Enable In this update the Windows OS support for PCID performance optimization is enabled Windows Server 2012 R2

Question

I've been following this article regarding the update of Google Compute VMs running Windows Server 2012 R2 and getting mixed results. In the Microsoft Article everything is flagged as True.

Below are two screen shots from two different VMs running the same version of Windows Server 2012 R2 in Google Compute

In this update the Windows OS support for PCID performance optimization is enabled: False (How do I set this to True) In this update Windows OS support for PCID performance optimization is enabled:True

How do I set Windows OS support for PCID performance optimization to True

Also looking at the screen shots, should I have any other concerns? Can they all be set to True like the Microsoft Article?

Thanks in advance

Answer 1

PCID (Process-Context Identifiers) is a feature present in some CPU's (mostly newer/higher end, generally think Haswell(4th-gen) onwards/or newer) that helps mitigate some of the performance impact introduced by the meltdown patch.

This is not something you can set - if Windows detects your CPU supports PCID, Windows will use it and confirm in the line you listed that it is on.

tldr: PCID does not influence your security, it mitigates some of the performance impact.

PS: You can check this on going discussion and update available on improvement (and fixes) for Windows Server 2012 R2 Standard as well.

Answer 2

Please download Sysinternals Coreinfo. And then run this program with elevated command prompt.

There is a long list of CPU-Features.

Find the PCID and INVPCID feature. Only the features marked with a star are activated, features with the minus-sign are not activated.

Please share the CPU-name (in the Systems screen) on both VM-images.

I think that the newest generation of Xeon-Core is able to pass-through INVPCID-feature to the guest.

I have a Windows Server2012 R2-VM running on a Xeon E5-2620 v3 ( Haswell-EP ). And it is not able activate INVPCID .

Win Server2012 R2 running directly on Haswell-EP (without virtualization) is able to use INVPCID (100% shure).

---

Second guess is:

Perhaps there are differences in the billing/contract of the VM.

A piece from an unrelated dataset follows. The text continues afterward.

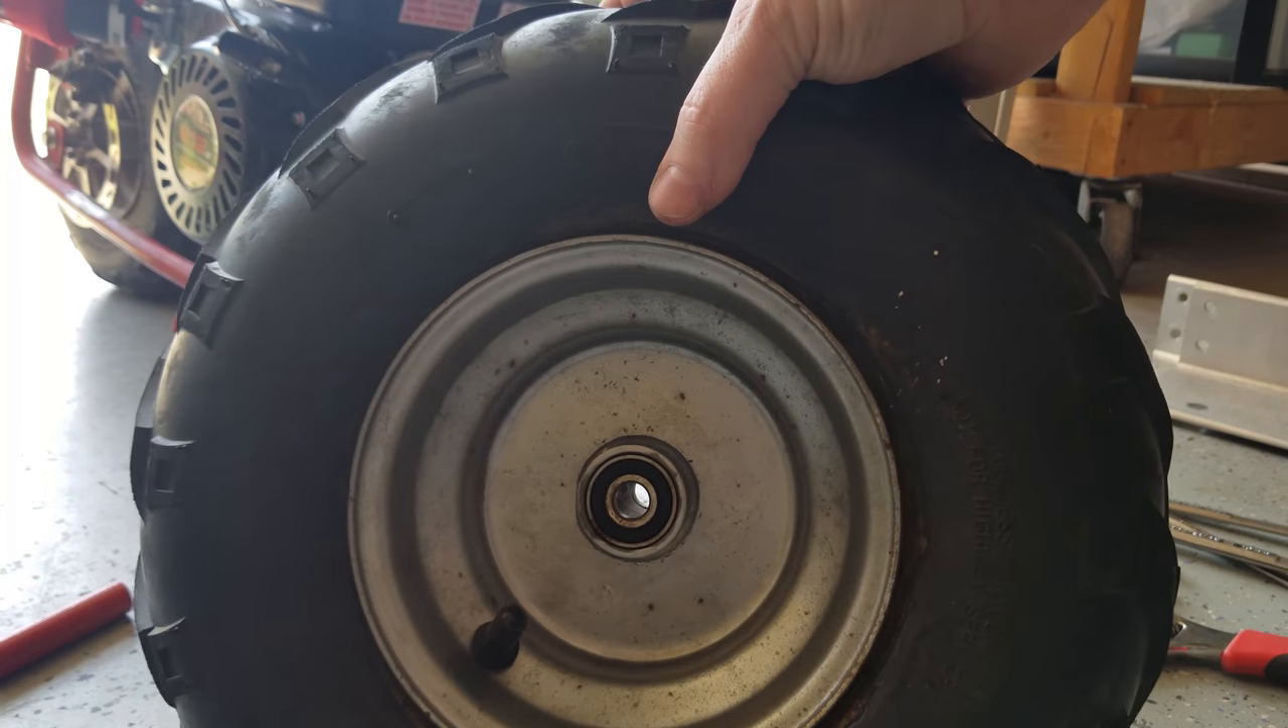Castle nut off. Got our wheel off.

Having a VM exclusivley running on one physical core is -> INVPCID enabled

More then one VM running on one physical core -> INVPCID disabled

Answer 3

What type of VM is that ? In VMware you have the following due EVC mode: https://kb.vmware.com/s/article/1003212 Intel "Haswell" Generation
Applies baseline feature set of Intel "Haswell" Generation processors to all hosts in the cluster. Compared to the Intel "Ivy Bridge" Generation EVC mode, this EVC mode exposes additional CPU features including ABMX2, MOVBE, FMA, PERMD, RORX/MULX, INVPCID, VMFUNC.

Answer 4

Windows will use PCID if the hardware supports INVPCID—that means Haswell or newer. If the hardware doesn't support INVPCID, then Windows won't fall back to using plain PCID; it just won't use the feature at all.

The Meltdown dual page tables require processors to perform more TLB flushing, sometimes a lot more. PCID is purpose-built to enable switching to a different set of page tables without having to wipe out the TLB. And since Meltdown needed patching, those Windows and Linux developers were finally given a good reason to use PCID and INVPCID.

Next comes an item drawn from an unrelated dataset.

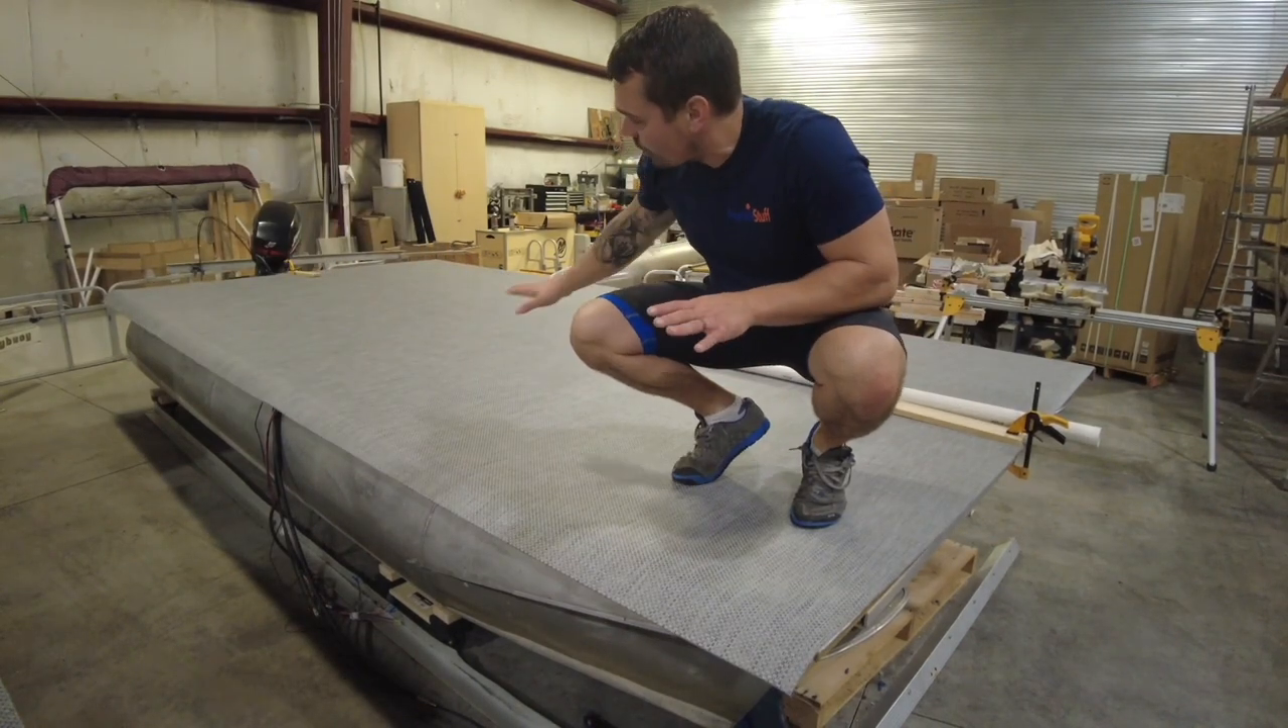Our vinyl is on, it's rolled down.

To check, if your processor support PCID and INVPCID download from Microsoft "Coreinfo.exe" unzip it and run it with Command window. Check the mark in second column in front of PCID and INVPCID. "*" - means that function is supported from your CPU, "-" means that it is not supported from the CPU.

In my case PCID was supported, but INVPCID was not, therefore Windows had disabled PCID utilization after Meltdown & Specter security patch.

Most of the answers you have are from idiots who do not understand the matter of the question.